------ Exercise materials

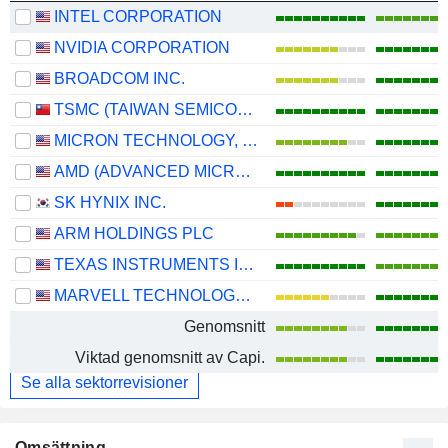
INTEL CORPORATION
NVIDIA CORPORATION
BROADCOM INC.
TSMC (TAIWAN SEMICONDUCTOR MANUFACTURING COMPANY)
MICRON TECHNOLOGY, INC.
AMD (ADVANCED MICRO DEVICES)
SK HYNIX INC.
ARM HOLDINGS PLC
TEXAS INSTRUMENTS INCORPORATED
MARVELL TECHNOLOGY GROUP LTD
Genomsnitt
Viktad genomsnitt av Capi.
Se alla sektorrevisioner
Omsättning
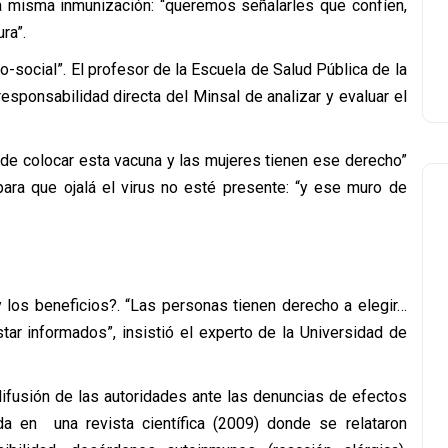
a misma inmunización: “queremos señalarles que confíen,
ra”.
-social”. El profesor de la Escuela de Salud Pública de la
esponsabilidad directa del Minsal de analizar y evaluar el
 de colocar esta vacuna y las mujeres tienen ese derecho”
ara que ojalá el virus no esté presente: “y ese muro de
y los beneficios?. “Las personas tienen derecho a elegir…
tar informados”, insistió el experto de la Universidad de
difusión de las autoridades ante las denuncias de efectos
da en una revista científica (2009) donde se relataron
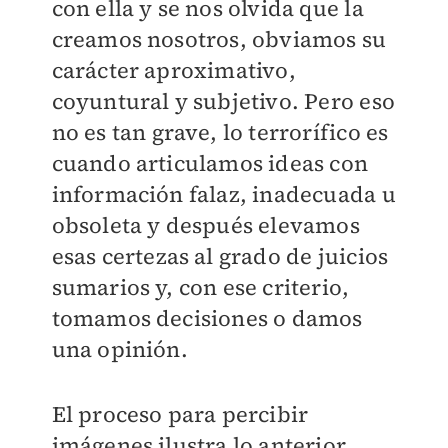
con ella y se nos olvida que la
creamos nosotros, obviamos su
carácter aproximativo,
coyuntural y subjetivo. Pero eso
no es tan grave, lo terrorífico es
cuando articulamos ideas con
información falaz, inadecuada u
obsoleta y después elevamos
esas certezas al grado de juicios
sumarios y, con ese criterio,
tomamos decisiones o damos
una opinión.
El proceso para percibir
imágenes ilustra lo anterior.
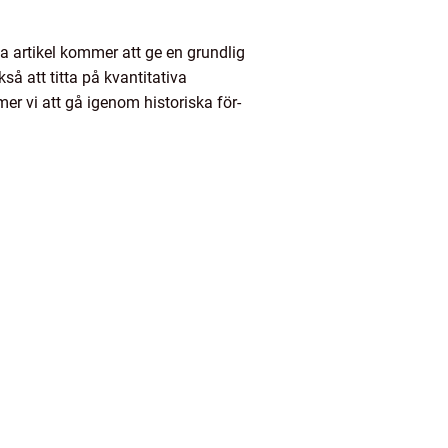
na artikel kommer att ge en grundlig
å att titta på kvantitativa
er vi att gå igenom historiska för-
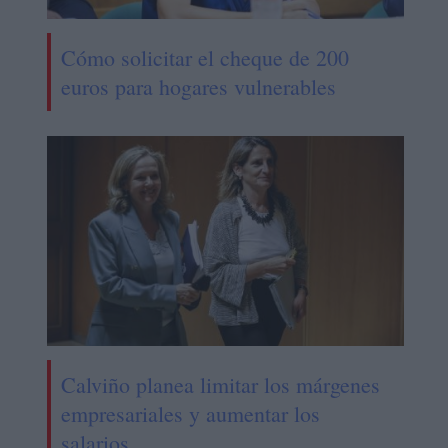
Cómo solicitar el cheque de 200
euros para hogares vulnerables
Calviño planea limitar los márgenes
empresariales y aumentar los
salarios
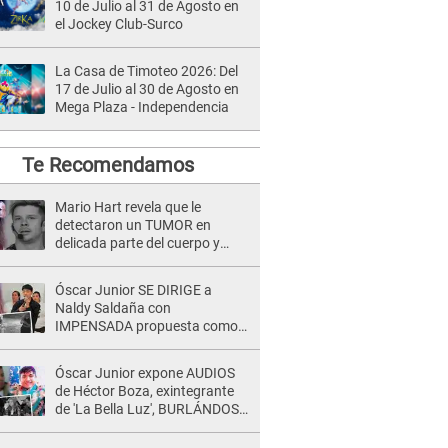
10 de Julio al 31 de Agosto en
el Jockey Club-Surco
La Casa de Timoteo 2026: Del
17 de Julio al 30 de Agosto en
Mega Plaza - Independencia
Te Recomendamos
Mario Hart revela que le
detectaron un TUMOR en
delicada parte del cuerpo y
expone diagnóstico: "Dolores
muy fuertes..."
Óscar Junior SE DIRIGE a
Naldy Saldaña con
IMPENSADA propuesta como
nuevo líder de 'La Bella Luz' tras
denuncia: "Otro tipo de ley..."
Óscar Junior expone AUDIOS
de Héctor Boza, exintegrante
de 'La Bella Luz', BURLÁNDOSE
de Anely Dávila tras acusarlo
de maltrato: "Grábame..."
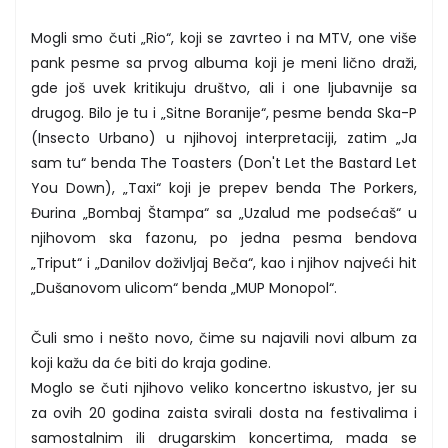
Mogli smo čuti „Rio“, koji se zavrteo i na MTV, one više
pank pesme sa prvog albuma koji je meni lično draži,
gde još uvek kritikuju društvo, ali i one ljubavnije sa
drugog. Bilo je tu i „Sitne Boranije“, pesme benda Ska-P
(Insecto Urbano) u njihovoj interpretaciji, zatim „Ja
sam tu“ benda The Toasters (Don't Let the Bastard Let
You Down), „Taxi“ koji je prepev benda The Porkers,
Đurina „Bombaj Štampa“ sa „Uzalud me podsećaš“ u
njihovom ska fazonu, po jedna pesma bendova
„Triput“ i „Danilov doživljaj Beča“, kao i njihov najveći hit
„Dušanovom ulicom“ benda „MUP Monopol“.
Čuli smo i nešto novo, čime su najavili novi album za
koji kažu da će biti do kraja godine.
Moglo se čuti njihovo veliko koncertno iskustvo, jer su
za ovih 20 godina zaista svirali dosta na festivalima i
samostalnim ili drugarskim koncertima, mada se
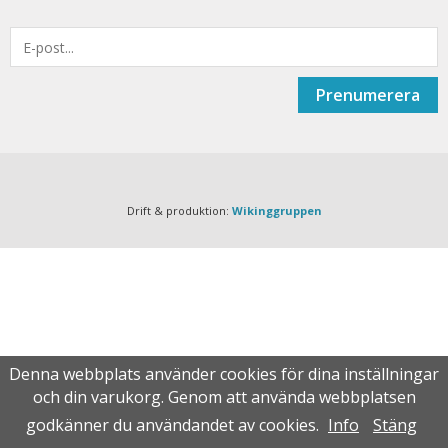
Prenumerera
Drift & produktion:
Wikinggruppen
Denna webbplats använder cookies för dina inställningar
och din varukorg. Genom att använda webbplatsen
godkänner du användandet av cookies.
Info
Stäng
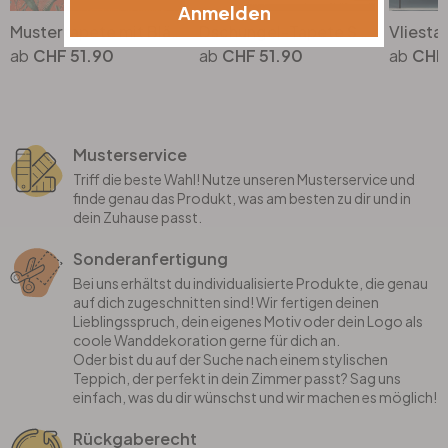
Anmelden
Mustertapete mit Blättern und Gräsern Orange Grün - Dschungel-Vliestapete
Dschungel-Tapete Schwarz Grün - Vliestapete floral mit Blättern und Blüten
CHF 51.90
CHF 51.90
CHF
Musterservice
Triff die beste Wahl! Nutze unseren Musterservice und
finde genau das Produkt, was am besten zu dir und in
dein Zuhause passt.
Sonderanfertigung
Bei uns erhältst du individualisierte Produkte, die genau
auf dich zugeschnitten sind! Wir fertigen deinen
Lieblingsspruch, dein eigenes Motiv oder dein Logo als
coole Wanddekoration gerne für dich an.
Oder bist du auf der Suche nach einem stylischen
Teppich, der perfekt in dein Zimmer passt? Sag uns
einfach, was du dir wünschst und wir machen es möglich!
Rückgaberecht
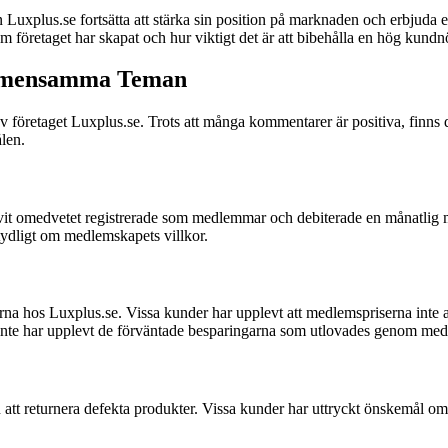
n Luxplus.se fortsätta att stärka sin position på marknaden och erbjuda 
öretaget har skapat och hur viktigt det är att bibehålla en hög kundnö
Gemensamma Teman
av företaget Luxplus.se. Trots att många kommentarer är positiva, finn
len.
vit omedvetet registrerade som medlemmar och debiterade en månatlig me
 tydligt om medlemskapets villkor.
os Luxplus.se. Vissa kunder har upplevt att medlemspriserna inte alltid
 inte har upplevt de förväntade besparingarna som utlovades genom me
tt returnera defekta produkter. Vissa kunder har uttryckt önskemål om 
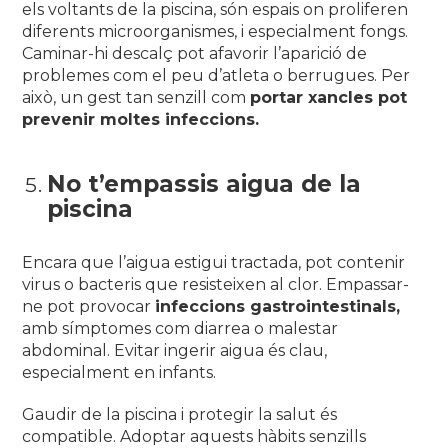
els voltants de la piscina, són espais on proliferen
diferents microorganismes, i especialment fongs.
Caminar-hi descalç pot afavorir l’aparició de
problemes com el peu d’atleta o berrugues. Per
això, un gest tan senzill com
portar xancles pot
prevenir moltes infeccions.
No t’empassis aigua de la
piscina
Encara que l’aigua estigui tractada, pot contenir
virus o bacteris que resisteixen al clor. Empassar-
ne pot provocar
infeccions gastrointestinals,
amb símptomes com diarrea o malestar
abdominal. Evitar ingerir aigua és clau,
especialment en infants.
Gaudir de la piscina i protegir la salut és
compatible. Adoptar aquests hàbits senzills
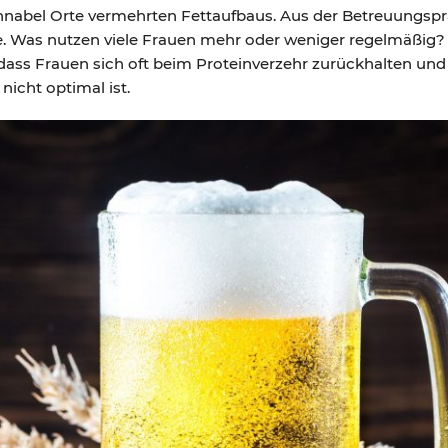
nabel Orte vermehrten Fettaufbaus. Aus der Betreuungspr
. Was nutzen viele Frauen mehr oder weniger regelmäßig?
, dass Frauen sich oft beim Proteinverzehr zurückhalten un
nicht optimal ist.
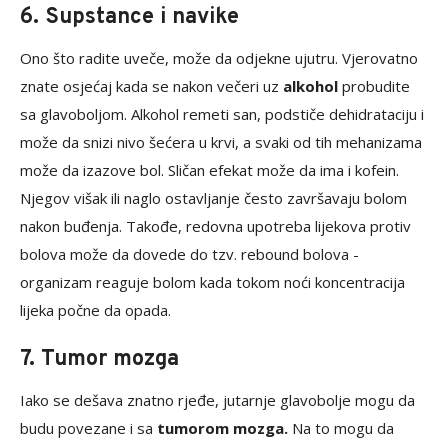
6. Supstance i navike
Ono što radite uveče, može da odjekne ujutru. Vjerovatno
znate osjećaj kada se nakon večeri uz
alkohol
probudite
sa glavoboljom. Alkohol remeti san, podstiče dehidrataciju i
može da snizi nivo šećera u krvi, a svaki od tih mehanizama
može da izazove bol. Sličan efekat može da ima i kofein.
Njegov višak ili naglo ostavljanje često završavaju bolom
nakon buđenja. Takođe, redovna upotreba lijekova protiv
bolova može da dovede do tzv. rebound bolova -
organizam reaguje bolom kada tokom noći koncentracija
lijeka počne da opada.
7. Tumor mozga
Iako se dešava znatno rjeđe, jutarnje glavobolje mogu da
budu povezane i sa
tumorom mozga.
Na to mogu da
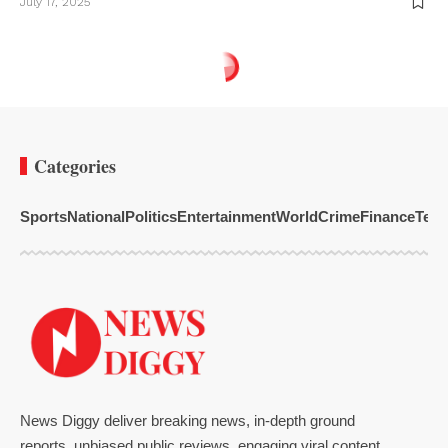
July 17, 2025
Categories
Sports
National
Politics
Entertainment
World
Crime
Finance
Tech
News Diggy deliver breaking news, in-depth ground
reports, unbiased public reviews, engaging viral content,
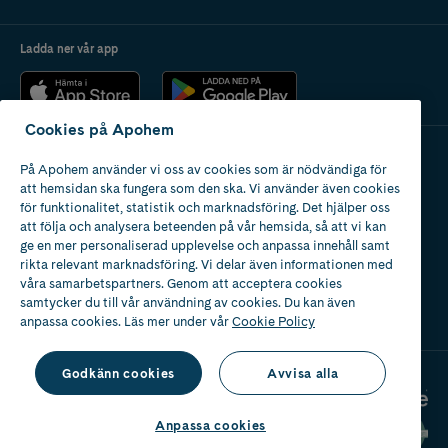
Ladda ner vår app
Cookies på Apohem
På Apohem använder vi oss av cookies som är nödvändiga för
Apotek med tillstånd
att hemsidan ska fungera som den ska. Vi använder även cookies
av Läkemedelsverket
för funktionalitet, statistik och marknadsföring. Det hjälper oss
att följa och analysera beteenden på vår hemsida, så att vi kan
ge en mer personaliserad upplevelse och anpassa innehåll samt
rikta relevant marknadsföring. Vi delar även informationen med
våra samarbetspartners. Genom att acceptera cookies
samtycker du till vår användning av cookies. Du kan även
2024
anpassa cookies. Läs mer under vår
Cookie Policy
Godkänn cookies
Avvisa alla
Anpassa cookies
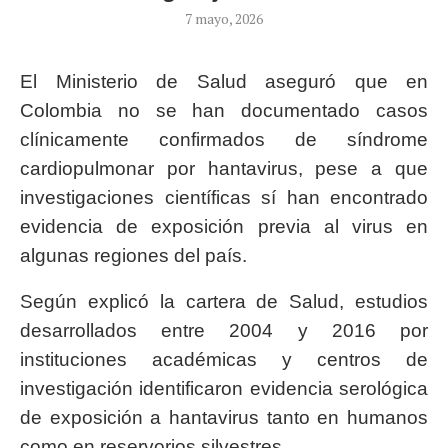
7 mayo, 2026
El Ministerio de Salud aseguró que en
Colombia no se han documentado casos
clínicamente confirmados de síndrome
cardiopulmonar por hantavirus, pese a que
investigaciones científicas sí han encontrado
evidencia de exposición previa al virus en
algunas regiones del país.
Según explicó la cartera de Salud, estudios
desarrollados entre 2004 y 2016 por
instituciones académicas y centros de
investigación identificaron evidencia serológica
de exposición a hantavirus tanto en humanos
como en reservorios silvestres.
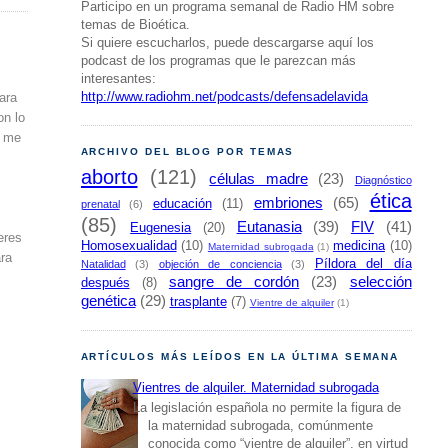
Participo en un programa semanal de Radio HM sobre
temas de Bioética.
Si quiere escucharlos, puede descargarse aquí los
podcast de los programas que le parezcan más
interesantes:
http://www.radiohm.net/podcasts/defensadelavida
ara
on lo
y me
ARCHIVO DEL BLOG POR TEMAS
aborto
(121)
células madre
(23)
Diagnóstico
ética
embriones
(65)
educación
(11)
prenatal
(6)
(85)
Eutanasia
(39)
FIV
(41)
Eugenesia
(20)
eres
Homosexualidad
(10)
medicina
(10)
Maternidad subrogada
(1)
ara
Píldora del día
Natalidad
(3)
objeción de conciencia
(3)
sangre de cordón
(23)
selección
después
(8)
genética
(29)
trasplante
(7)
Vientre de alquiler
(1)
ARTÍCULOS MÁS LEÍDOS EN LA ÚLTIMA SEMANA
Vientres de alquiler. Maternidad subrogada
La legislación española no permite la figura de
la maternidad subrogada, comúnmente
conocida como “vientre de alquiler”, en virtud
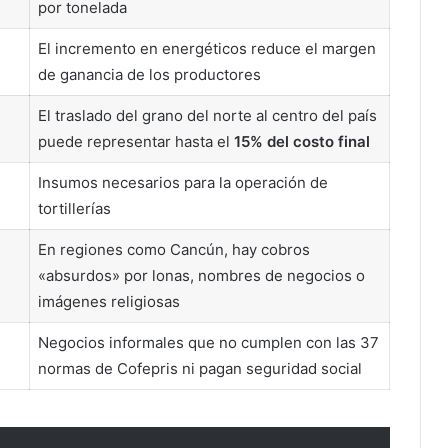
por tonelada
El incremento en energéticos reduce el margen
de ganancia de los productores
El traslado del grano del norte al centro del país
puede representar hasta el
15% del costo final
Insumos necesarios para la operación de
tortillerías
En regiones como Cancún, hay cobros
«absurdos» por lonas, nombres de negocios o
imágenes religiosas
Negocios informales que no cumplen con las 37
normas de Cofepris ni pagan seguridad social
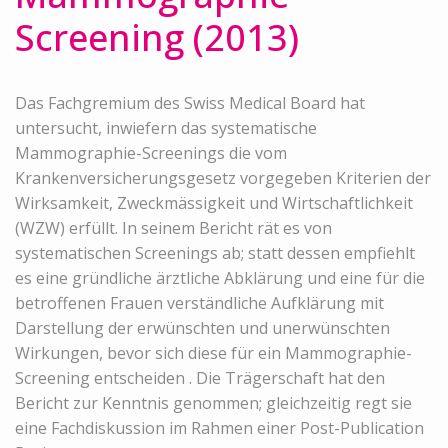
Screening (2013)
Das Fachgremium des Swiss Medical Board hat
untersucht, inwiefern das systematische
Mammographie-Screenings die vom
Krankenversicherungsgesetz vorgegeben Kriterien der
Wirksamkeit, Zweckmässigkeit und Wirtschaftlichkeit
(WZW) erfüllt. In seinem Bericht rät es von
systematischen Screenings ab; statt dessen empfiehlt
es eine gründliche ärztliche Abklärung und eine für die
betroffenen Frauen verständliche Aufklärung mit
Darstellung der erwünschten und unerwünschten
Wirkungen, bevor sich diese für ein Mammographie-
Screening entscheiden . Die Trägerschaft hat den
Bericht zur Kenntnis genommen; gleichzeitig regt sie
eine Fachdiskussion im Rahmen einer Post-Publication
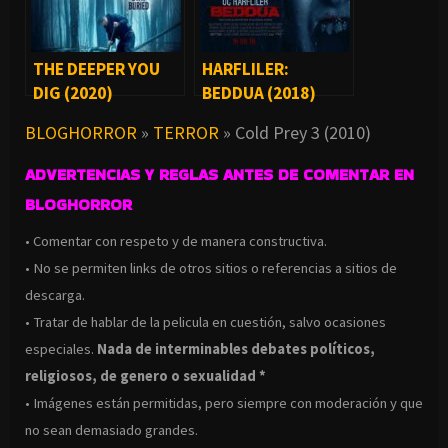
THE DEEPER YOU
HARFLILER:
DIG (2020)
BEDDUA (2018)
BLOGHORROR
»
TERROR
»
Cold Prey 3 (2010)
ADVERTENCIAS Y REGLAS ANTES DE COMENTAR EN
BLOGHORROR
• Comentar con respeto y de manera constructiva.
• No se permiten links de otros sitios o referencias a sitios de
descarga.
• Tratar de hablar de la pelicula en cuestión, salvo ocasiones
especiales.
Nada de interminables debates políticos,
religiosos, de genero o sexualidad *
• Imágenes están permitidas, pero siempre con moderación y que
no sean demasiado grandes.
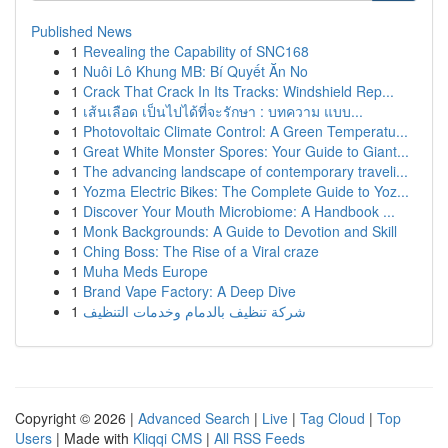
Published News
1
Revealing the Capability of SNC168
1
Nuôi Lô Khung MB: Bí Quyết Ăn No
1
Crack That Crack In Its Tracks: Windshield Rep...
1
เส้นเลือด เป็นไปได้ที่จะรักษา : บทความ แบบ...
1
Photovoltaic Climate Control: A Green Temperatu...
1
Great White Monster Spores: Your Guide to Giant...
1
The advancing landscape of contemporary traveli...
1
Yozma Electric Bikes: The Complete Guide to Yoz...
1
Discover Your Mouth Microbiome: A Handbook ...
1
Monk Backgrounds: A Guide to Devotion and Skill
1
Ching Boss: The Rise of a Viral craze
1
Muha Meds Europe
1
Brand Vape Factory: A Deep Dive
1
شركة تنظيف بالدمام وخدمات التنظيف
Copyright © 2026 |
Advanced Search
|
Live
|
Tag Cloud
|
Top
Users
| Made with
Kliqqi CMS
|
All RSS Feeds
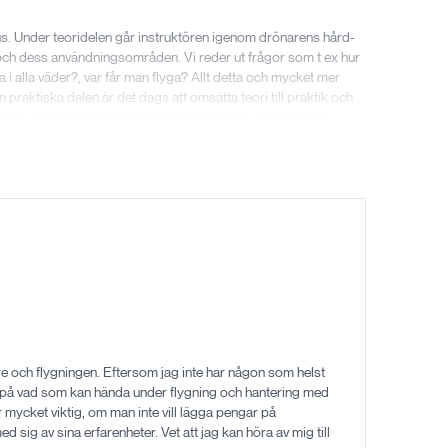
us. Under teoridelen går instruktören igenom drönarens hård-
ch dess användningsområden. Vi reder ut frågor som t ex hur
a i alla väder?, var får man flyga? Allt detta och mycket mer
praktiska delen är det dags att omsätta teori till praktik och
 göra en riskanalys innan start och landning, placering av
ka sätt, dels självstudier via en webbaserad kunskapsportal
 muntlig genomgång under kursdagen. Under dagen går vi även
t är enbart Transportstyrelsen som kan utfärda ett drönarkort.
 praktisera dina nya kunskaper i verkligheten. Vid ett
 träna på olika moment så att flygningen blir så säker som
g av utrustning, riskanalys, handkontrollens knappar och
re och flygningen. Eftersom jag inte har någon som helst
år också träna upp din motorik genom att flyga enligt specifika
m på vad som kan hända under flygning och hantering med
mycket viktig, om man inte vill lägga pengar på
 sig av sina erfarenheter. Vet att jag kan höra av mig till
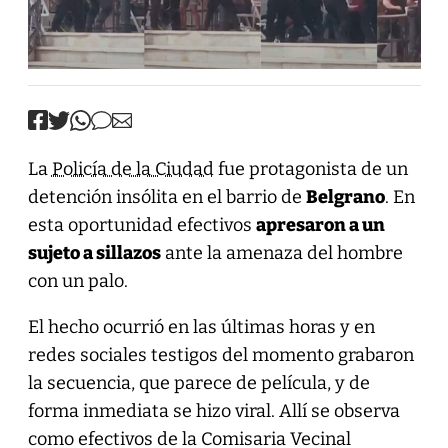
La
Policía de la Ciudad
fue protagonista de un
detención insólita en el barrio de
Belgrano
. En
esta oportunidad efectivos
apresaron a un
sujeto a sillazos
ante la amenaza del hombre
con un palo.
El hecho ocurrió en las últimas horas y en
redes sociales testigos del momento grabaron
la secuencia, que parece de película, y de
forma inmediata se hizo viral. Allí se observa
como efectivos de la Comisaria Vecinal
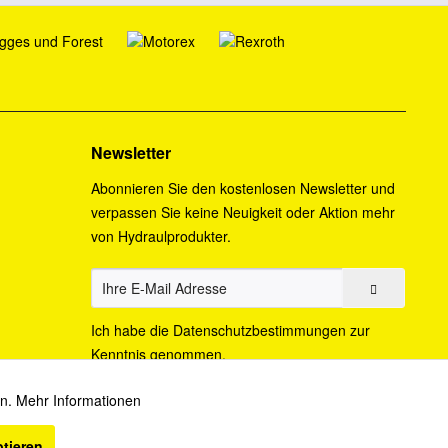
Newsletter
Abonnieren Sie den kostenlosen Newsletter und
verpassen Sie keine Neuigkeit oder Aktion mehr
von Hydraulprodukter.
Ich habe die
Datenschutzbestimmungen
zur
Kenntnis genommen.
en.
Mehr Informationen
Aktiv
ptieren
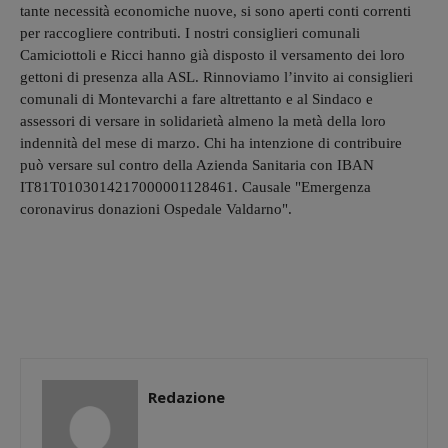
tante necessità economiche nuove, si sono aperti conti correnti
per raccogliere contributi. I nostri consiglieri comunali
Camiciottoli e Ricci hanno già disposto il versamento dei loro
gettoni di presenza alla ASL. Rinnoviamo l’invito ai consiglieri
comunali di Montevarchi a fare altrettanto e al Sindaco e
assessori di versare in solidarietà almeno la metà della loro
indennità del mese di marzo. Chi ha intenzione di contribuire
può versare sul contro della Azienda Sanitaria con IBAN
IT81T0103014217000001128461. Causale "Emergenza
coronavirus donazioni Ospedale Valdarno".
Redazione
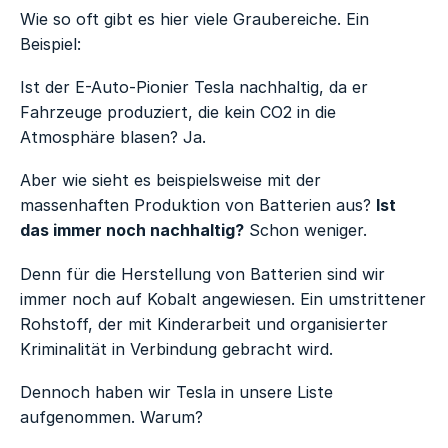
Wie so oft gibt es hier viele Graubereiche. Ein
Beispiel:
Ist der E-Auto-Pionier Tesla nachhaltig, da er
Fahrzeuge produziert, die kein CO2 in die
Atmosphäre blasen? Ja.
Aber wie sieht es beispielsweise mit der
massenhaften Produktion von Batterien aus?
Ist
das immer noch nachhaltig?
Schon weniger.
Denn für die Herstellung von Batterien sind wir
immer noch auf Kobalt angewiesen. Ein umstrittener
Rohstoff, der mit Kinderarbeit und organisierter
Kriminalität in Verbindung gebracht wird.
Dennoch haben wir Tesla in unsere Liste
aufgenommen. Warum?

------------

*Exercise description*
Return exactly the lines above, from the one with "Revealing the Capability of SNC168" up to and including the one with "praktiska delen är", and include no pictures.

*Exercise answer*
Revealing the Capability of SNC168
1
Nuôi Lô Khung MB: Bí Quyết Ăn No
1
Crack That Crack In Its Tracks: Windshield Rep...
1
เส้นเลือด เป็นไปได้ที่จะรักษา : บทความ แบบ...
1
Photovoltaic Climate Control: A Green Temperatu...
1
Great White Monster Spores: Your Guide to Giant...
1
The advancing landscape of contemporary traveli...
1
Yozma Electric Bikes: The Complete Guide to Yoz...
1
Discover Your Mouth Microbiome: A Handbook ...
1
Monk Backgrounds: A Guide to Devotion and Skill
1
Ching Boss: The Rise of a Viral craze
1
Muha Meds Europe
1
Brand Vape Factory: A Deep Dive
1
شركة تنظيف بالدمام وخدمات التنظيف
Copyright © 2026 |
Advanced Search
|
Live
|
Tag Cloud
|
Top
Users
| Made with
Kliqqi CMS
|
All RSS Feeds
us. Under teoridelen går instruktören igenom drönarens hård-
ch dess användningsområden. Vi reder ut frågor som t ex hur
a i alla väder?, var får man flyga? Allt detta och mycket mer
praktiska delen är det dags att omsätta teori till praktik och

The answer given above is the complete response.